核兵器および通常兵器の廃絶をめざすブログ

近代文学研究を通して、世界平和を考えています。

村井弦斎『誉の冑』(ほまれのかぶと 1895(明治28)年)、読了しました

 大坂冬の陣の前年、大坂城内が舞台。

 わがままな淀の方(豊臣秀頼の母)や、彼女にへつらう大野兄弟のいやがらせにも負けず、主君秀頼への忠誠を貫く勇士、木村長門守重成。九度山にこもっていた名将、真田幸村の招待にも力を尽くします。

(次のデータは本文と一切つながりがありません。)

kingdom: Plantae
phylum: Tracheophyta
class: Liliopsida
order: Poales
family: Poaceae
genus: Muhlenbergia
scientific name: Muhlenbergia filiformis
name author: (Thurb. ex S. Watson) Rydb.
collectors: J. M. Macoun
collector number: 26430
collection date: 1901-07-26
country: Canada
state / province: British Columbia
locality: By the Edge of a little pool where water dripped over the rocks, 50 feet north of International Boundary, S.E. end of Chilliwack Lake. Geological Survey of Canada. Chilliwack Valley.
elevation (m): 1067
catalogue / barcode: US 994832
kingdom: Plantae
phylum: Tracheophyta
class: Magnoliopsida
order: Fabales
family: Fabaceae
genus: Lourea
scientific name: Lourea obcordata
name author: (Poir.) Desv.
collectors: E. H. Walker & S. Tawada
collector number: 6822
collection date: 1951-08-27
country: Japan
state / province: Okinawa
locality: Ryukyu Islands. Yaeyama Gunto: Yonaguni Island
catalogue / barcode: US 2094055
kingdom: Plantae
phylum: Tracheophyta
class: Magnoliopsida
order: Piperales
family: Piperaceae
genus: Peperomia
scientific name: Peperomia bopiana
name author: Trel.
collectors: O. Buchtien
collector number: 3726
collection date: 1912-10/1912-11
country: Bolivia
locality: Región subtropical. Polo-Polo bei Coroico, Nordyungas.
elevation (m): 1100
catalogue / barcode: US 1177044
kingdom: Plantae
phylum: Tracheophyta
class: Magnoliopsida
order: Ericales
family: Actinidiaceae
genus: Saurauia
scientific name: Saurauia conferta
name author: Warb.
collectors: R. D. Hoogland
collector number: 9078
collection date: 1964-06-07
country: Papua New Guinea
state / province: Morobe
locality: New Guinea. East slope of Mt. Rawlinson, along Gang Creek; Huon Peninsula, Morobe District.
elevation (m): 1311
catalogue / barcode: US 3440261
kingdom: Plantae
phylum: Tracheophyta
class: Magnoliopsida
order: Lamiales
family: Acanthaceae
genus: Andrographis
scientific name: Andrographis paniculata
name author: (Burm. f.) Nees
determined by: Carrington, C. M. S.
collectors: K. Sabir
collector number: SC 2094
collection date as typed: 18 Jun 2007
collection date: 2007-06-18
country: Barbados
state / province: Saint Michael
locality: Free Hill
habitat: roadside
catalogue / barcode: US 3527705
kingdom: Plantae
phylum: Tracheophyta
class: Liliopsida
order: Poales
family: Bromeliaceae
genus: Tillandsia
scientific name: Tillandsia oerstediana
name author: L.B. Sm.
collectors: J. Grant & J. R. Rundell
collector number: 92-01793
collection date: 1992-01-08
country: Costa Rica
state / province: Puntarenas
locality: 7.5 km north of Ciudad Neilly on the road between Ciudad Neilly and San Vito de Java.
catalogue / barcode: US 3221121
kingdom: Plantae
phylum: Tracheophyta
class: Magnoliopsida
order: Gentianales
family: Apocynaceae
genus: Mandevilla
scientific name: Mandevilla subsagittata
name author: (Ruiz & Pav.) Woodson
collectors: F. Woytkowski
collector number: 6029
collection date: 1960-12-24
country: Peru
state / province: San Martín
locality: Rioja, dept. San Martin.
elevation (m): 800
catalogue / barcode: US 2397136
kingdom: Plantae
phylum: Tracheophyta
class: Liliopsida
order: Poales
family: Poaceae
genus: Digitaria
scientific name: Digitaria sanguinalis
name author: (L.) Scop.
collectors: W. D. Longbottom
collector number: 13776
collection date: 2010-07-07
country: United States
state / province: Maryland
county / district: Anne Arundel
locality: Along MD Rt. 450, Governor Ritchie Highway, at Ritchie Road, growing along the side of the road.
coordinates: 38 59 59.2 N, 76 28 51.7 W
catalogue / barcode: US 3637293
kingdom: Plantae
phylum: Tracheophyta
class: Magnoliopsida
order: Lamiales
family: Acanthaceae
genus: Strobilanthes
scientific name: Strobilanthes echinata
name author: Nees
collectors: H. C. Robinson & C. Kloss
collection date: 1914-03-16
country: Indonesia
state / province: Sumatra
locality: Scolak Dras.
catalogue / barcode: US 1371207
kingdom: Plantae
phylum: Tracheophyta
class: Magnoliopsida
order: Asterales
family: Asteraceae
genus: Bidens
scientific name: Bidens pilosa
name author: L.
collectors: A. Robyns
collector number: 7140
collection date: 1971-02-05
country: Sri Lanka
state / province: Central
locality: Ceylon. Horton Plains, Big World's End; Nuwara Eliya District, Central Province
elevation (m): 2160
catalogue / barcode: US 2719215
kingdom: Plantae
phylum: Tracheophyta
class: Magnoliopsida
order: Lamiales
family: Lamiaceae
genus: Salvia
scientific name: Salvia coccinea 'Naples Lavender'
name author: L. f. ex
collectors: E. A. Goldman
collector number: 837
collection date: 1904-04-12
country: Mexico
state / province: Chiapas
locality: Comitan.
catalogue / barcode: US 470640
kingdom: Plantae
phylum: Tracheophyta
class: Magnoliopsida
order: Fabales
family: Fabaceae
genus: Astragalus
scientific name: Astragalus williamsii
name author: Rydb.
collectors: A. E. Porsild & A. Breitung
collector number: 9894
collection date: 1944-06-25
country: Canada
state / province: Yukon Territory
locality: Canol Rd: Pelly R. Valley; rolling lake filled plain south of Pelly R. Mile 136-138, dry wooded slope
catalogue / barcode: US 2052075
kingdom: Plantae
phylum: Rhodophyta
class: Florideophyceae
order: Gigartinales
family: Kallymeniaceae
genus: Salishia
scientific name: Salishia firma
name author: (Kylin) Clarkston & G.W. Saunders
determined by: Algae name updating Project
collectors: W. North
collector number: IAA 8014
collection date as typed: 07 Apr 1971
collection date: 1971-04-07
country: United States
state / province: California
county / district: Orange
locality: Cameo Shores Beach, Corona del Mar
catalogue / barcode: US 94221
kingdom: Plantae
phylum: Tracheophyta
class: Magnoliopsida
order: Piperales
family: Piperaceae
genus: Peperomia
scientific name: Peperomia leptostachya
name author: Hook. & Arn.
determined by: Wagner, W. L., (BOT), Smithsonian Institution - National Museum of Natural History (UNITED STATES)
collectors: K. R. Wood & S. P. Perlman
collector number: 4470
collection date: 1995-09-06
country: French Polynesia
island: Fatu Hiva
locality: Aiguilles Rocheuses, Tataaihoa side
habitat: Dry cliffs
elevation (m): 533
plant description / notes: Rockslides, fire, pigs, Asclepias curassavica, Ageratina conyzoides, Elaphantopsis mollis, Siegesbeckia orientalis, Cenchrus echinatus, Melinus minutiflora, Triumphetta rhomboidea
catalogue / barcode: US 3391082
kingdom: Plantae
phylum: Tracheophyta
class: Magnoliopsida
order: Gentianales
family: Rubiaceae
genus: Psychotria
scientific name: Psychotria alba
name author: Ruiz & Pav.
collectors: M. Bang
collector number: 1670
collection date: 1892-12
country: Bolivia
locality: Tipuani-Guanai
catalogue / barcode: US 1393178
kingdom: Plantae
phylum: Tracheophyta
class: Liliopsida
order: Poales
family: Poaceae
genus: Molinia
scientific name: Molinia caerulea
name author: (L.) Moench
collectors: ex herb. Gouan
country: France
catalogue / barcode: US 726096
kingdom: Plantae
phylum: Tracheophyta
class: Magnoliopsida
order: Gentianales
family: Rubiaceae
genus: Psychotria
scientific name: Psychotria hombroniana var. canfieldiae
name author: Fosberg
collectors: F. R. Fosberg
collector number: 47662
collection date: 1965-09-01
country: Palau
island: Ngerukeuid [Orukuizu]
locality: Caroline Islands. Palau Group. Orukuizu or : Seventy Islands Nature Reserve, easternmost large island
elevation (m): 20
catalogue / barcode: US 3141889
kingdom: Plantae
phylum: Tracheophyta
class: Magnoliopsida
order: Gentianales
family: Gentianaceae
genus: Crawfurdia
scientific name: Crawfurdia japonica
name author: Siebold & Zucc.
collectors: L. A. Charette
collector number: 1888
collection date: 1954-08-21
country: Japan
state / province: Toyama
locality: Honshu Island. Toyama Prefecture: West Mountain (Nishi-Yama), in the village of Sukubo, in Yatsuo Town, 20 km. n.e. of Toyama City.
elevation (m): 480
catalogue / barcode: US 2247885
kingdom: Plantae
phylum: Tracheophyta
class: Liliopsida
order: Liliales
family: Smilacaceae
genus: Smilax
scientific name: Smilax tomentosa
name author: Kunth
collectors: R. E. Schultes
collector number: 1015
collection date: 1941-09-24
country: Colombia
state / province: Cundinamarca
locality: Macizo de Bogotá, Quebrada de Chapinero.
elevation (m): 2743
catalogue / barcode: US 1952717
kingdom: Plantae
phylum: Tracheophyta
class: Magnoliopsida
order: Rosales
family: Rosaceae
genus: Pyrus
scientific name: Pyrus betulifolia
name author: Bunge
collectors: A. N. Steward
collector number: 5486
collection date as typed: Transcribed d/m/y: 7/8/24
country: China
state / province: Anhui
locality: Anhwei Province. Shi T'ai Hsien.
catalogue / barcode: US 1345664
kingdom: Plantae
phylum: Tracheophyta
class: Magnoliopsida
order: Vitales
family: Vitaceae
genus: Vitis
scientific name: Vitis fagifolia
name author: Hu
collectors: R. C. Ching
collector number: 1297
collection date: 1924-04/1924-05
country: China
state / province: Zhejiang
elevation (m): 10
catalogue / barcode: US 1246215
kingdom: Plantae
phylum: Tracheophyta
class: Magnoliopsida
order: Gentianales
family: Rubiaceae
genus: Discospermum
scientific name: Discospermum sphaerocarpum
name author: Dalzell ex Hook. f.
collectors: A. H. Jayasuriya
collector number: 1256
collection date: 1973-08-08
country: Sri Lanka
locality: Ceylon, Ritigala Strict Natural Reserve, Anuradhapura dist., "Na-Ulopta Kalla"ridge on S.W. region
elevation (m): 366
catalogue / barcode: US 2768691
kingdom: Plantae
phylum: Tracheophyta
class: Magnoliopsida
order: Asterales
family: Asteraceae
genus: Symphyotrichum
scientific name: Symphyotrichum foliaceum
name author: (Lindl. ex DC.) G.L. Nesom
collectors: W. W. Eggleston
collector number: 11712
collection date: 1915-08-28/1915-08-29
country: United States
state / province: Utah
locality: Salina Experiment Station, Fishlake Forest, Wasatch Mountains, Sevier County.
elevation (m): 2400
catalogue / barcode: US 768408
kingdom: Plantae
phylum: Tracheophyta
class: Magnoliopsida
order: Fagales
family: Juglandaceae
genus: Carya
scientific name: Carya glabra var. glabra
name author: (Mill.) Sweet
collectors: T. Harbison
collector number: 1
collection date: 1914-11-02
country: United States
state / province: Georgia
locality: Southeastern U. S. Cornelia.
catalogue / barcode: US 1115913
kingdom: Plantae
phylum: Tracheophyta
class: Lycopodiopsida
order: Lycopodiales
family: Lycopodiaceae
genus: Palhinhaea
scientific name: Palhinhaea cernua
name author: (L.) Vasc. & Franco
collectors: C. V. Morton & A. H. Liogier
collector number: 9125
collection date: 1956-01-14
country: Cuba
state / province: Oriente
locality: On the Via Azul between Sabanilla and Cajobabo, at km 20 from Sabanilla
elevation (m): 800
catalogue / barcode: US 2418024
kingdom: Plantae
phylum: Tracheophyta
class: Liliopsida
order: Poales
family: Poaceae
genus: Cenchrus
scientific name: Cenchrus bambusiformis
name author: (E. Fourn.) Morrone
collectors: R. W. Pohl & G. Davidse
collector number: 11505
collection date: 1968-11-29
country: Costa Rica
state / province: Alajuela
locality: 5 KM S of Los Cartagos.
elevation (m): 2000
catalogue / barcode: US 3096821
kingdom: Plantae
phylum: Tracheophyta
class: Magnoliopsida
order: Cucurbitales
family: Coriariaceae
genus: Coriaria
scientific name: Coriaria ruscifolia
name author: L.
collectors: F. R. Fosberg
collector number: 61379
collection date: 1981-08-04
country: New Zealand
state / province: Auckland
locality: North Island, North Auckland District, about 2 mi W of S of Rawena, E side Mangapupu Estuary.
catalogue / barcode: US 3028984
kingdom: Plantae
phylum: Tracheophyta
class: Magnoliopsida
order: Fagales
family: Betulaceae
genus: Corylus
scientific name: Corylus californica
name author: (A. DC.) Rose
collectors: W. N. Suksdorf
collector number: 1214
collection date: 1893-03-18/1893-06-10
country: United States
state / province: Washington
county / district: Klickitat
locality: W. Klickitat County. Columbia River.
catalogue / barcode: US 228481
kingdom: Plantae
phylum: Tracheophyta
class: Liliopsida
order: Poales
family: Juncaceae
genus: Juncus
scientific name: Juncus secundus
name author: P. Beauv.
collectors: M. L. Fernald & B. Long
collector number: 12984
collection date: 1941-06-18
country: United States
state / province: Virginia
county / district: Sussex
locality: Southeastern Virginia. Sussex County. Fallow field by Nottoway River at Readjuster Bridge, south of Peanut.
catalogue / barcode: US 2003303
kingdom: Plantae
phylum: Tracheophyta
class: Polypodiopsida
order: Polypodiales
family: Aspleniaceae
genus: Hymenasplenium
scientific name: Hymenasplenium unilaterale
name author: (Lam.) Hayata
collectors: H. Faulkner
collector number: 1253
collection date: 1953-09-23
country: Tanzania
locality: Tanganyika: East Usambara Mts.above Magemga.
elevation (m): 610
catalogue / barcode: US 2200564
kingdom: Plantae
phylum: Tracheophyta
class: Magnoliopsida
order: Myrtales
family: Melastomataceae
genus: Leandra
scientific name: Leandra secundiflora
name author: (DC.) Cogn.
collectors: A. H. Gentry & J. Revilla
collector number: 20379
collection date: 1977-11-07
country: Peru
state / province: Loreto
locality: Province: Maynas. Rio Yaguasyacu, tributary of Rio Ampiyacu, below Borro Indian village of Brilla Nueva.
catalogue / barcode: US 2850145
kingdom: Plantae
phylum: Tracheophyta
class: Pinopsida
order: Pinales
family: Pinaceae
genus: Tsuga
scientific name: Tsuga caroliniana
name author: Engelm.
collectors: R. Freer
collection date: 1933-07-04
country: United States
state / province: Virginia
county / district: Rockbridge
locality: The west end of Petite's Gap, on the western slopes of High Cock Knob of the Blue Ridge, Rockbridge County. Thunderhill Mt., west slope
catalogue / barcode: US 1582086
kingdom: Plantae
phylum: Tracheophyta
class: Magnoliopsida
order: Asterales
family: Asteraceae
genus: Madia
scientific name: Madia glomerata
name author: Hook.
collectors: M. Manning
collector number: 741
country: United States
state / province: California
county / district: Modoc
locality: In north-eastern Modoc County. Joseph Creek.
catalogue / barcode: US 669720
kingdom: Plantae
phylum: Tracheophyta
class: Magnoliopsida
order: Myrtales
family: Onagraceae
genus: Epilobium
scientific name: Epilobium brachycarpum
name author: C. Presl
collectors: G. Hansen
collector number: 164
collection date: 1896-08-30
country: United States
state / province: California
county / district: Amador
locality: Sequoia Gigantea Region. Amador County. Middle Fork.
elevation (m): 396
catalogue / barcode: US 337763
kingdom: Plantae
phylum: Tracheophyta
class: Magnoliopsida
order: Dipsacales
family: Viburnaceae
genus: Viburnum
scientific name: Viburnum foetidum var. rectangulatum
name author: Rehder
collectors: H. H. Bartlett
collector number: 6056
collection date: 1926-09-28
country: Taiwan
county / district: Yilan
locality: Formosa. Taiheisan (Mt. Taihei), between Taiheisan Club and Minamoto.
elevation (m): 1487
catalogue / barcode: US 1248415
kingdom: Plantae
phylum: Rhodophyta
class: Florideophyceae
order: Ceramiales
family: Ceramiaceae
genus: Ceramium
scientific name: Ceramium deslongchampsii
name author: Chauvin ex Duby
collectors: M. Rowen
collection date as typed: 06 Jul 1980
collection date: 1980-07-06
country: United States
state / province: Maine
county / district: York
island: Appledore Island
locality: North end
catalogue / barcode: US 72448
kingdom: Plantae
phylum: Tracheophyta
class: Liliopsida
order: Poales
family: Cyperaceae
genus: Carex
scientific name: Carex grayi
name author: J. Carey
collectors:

 やがて徳川軍が攻めてくるのですが、重成は合戦にも和議交渉にも毅然と臨み、勇名を轟かせます。しかし徳川軍を恐れた淀の方一派が城の堀を埋める条件を受けいれてしまい、和議を破った徳川軍の再度の攻撃で大坂城は落城。秀頼や幸村らの脱出を見届け(そこは史実と違うところです)、重成は討ち死にします。その冑(’かぶと)には香が焚かれていたのでした……。

 

 よくある歴史ドラマのような、善玉悪玉をはっきり色分けした物語で、戦争という現象への深い洞察は見受けられませんでした。『立川文庫』よりも古い小説なので、猿飛佐助とか真田十勇士は出てきません。

 徳川家康がやったように、侵略者が偽りの和平で侵略対象に隙を作ろうとした場合、どう対応すべきかといった問題も、論じられるべきだとは思うのですが……この作品でそうした論を立てるのは無理なようです。